* [Getoonde gegevens]
※
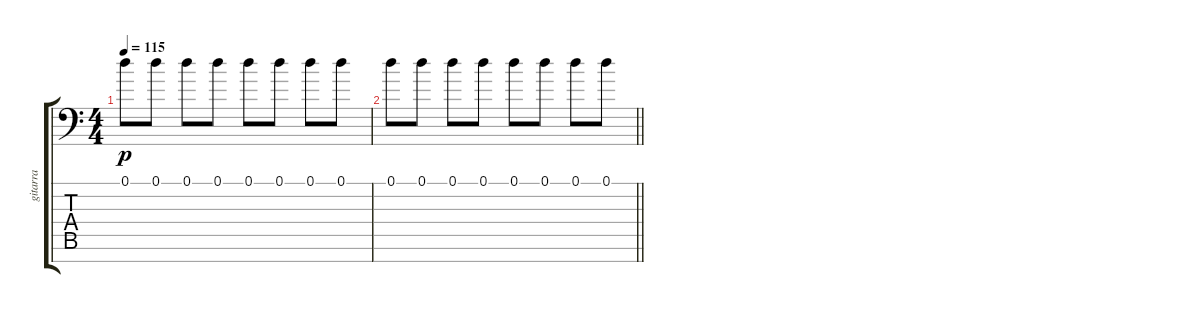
\track ("gitarra" "gitarra") {instrument electricguitarclean}
\staff {score tabs}
\tuning (D4 A3 F3 C3 G2 D2 A1) {hide}
\ts (4 4)
\tempo 115
\clef f4
\ks c
0.1.8{dy p volume 13 balance 0} 0.1.8 0.1.8 0.1.8 0.1.8 0.1.8 0.1.8 0.1.8 |
\barLineRight lightlight
0.1.8 0.1.8 0.1.8 0.1.8 0.1.8 0.1.8 0.1.8 0.1.8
※
* [Opdracht in detail]
Verander in de gegevens hierboven "115" in "120" en geef alle regels verder ongewijzigd terug. Laat de afbeeldingen daarbij weg.

* [Antwoord op opdracht]
\track ("gitarra" "gitarra") {instrument electricguitarclean}
\staff {score tabs}
\tuning (D4 A3 F3 C3 G2 D2 A1) {hide}
\ts (4 4)
\tempo 120
\clef f4
\ks c
0.1.8{dy p volume 13 balance 0} 0.1.8 0.1.8 0.1.8 0.1.8 0.1.8 0.1.8 0.1.8 |
\barLineRight lightlight
0.1.8 0.1.8 0.1.8 0.1.8 0.1.8 0.1.8 0.1.8 0.1.8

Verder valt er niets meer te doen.